OB I
- Season: 1938
- Champions: Újpest

= 1938 Országos Bajnokság I (men's water polo) =

Water polo league season

1938 Országos Bajnokság I (men's water polo) was the 32nd water polo championship in Hungary.

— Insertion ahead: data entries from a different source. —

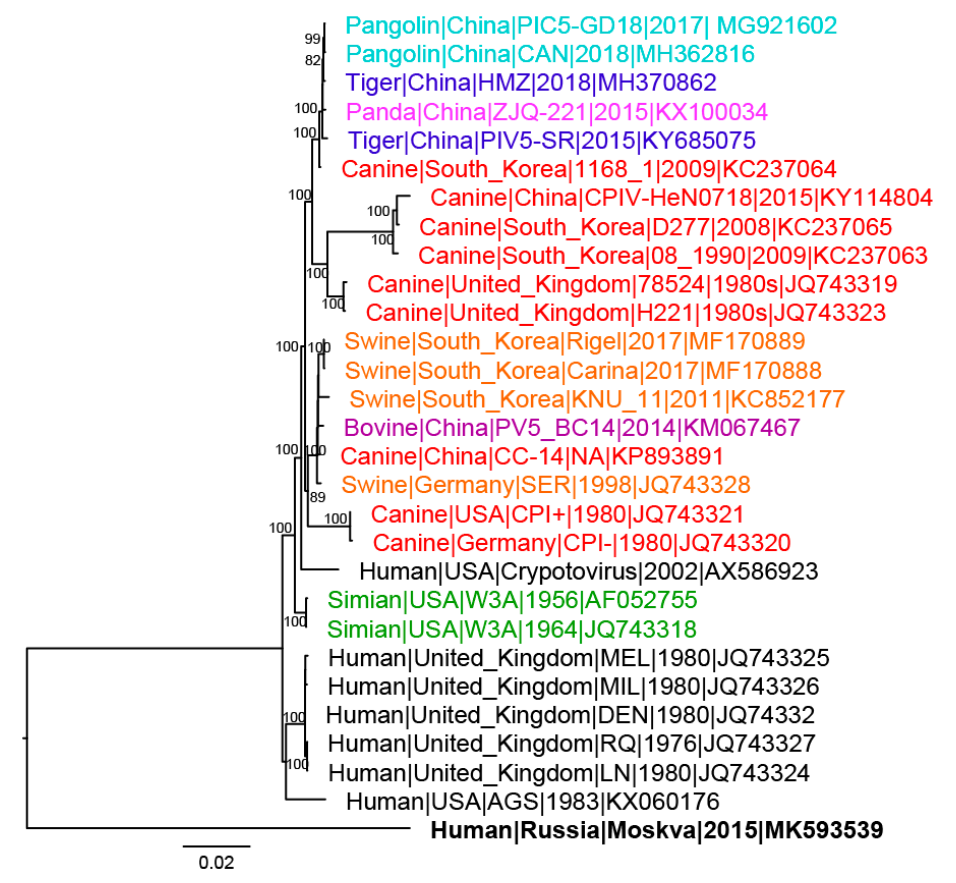
Figure 2. Whole genome phylogenetic tree of Mammalian orthorubulavirus 5 (PIV5) strains. Bootstrap values greater than 70 are shown at major nodes. Strains are colored according to host with black representing human strains; red, canine; orange, swine; green, simian; teal, pangolin; blue, tiger; pink, panda; and purple, bovine. Moskva is in bold.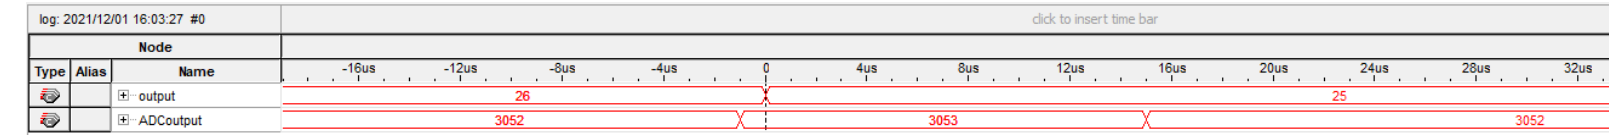
Figure 24. Synchronism evaluation for a stimulus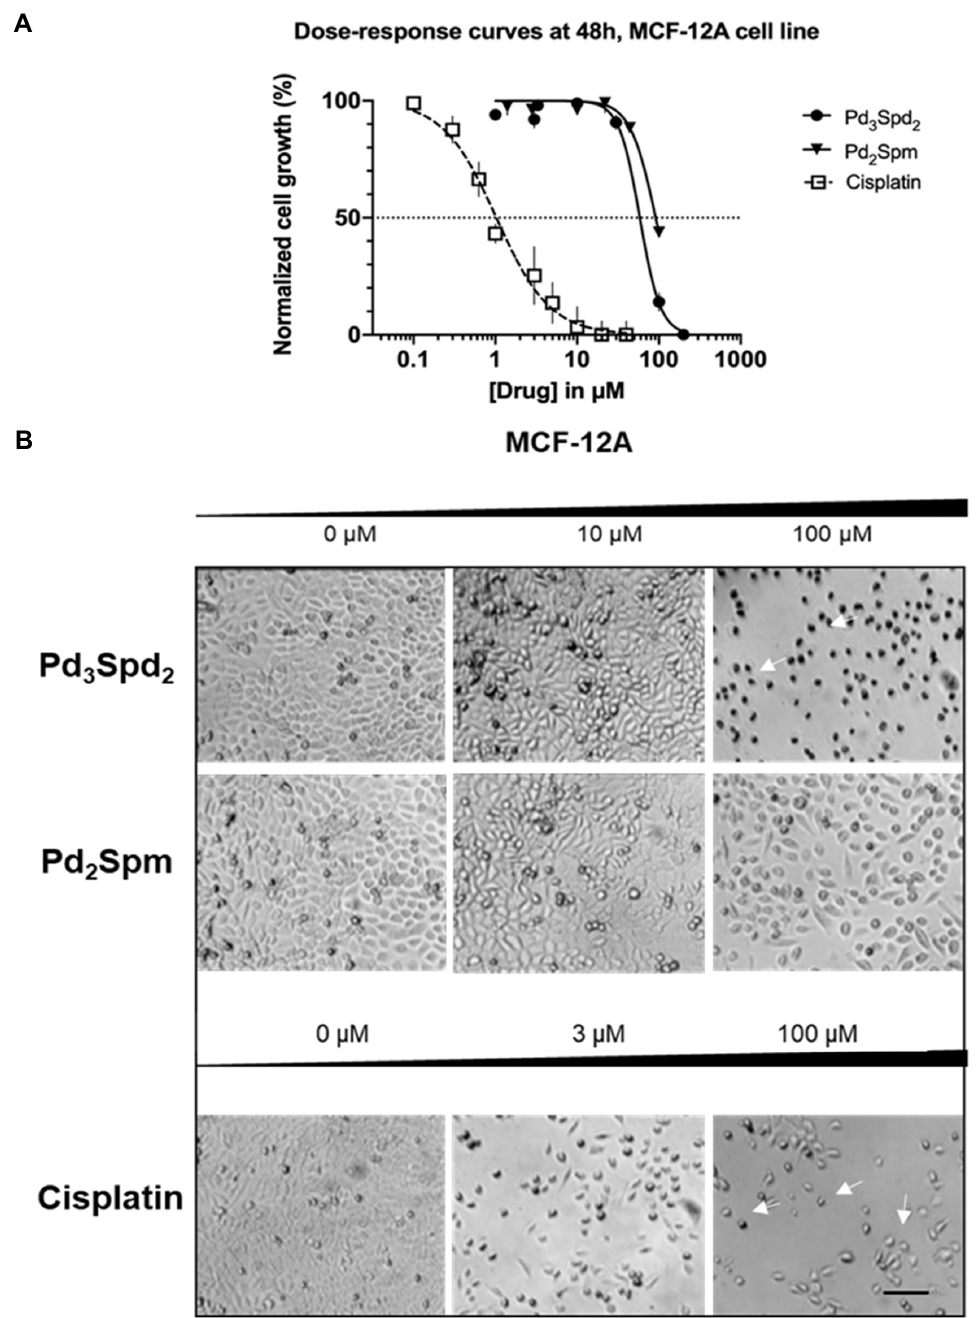
Figure 6. Impact of increasing concentrations of Pd 3 Spd 2 , Pd 2 Spm or cisplatin on breast healthy cells (MCF-12A) incubated with the drug for 48 h. ( A ) Dose–response curves for cell proliferation. Values are expressed as the mean ± SEM from 4 independent experiments (in triplicate) analyzed with nonlinear regression and the Student’s t -test. Data points with no visible error bars have errors smaller than the size of the symbol. ( B ) Representative photomicrographs showing morphological changes. White arrows show cytoplasmic shrinkage and the rounding of cells. Representative images from 4 independent experiments obtained under an objective lens of a phase contrast of the LionheartFX microscope. Scale bar = 100 µ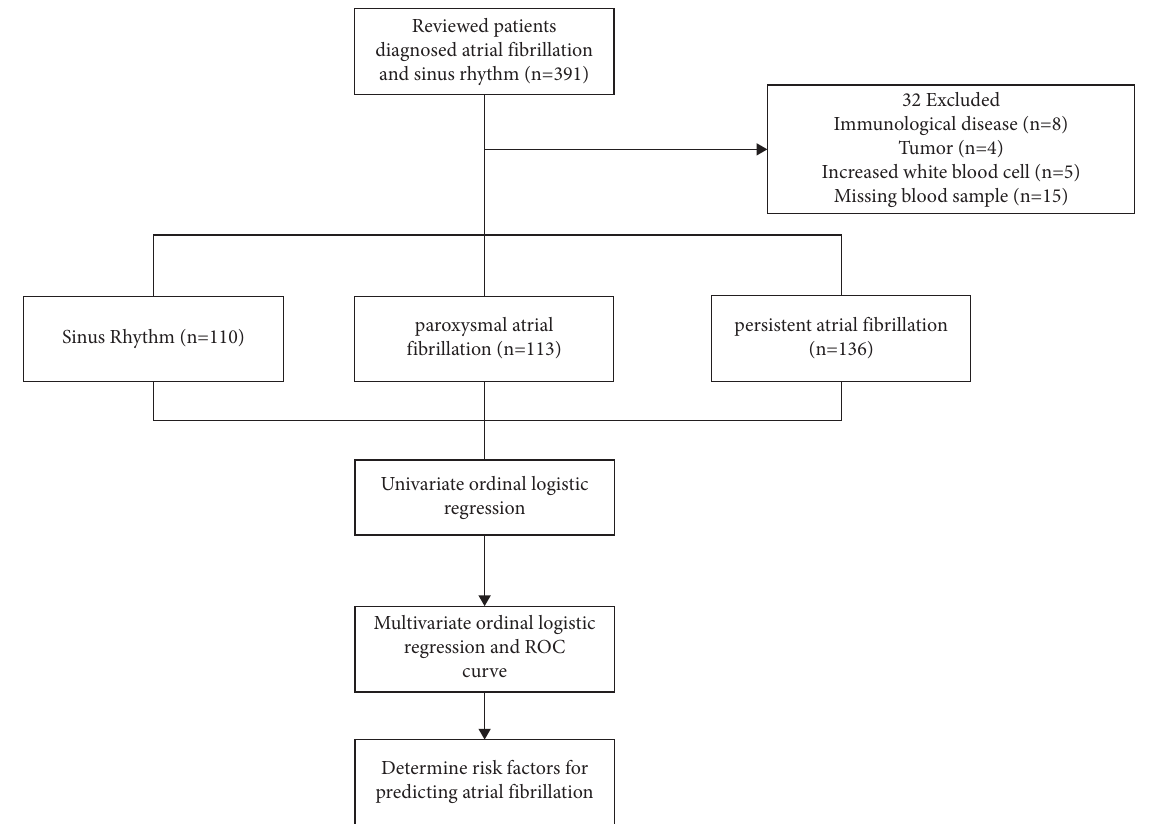
Figure 1: Patient selection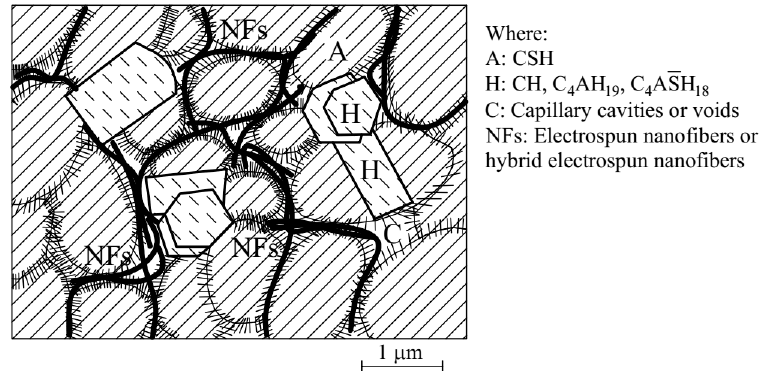
Figure 5. The bridging and filling mechanism of electrospun nanofibers in the hydrated cement paste.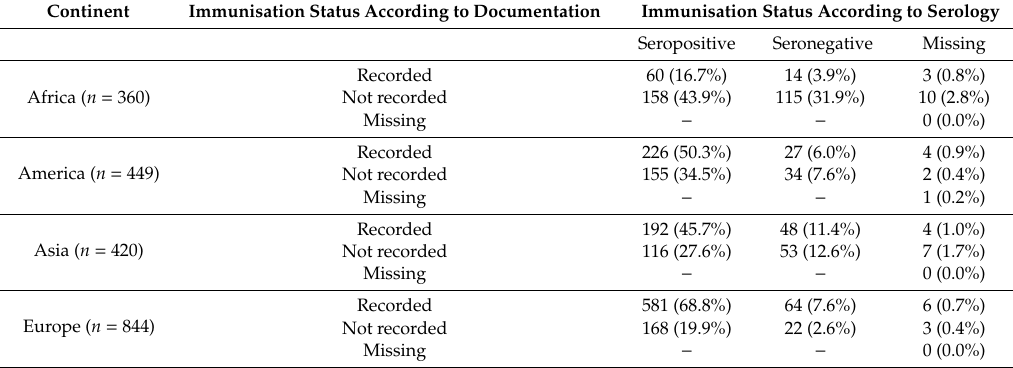
Table A3. Comparison between immunisation status of IAC reported in the documentation and serology for tetanus, by continent of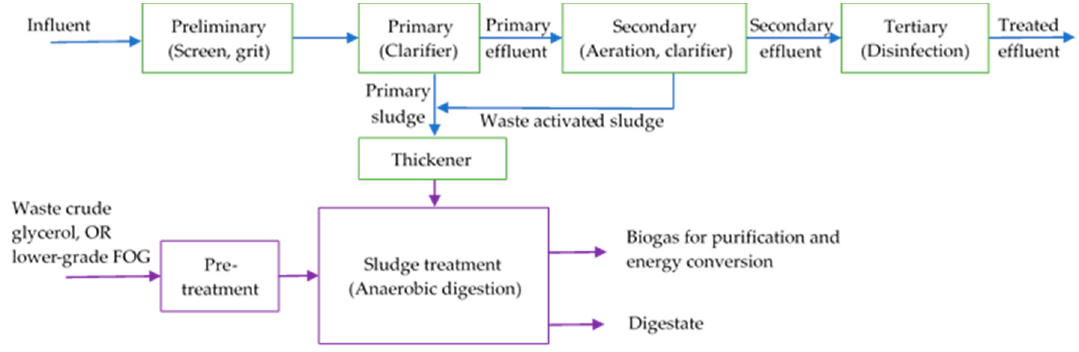
Figure 1. A suggested scheme for integrating anaerobic co-digestion of sewage sludge into a WWTP.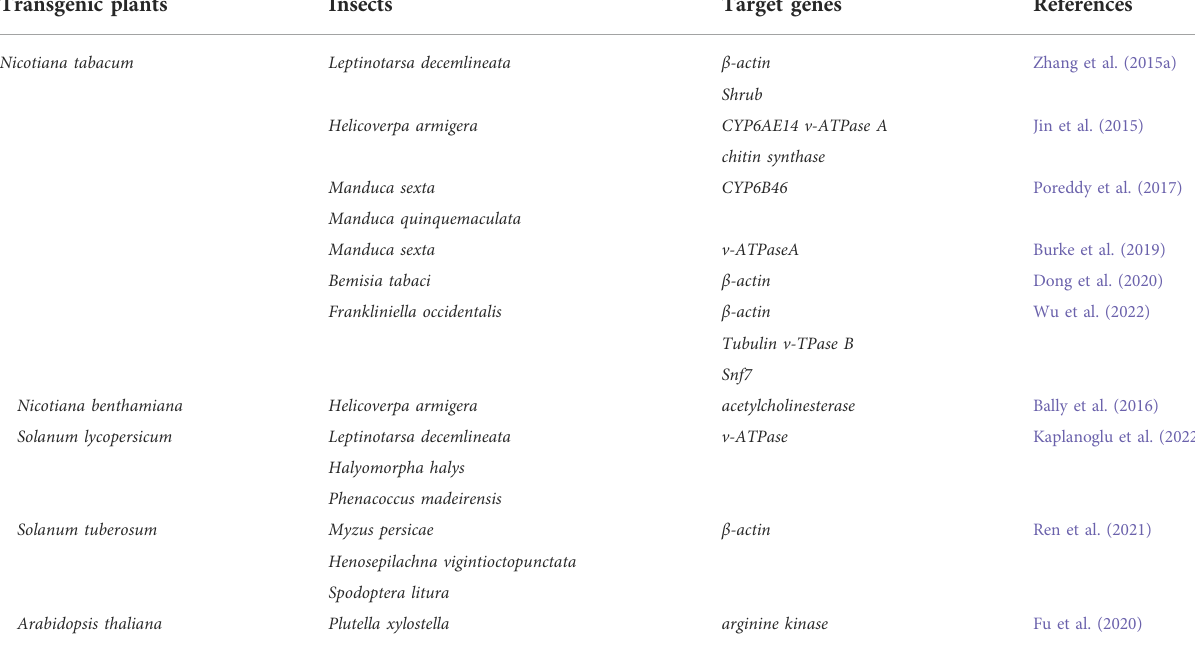
TABLE 2 Plastid transformation-mediated dsRNA-expressing transgenic plants in pest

There were nine teams who played one round match for the title.

== Final list ==

| # | Team | M | W | D | L | G+ | G− | P |
|---|---|---|---|---|---|---|---|---|
| 1. | Újpesti TE | 8 | 7 | 1 | 0 | 38 | 11 | 15 |
| 2. | MTK | 8 | 6 | 1 | 1 | 41 | 12 | 13 |
| 3. | MAC | 8 | 5 | 2 | 1 | 20 | 9 | 12 |
| 4. | BSE | 8 | 3 | 4 | 1 | 33 | 22 | 10 |
| 5. | Ferencvárosi TC | 8 | 2 | 2 | 4 | 22 | 28 | 6 |
| 6. | Szegedi UE | 8 | 1 | 3 | 4 | 14 | 28 | 5 |
| 7. | BEAC | 8 | 1 | 2 | 5 | 13 | 32 | 4 |
| 8. | MOVE Eger SE | 8 | 1 | 2 | 5 | 9 | 36 | 4 |
| 9. | III. ker. TVE | 8 | 1 | 1 | 6 | 18 | 30 | 3 |

- M: Matches W: Win D: Drawn L: Lost G+: Goals earned G−: Goals got P: Point

| OB I 1938 Champions |
|---|
| Újpest 9th Title |

== 2. Class ==

1. NSC, 2. Szegedi VSE, 3. NTE, 4. Tatabányai SC.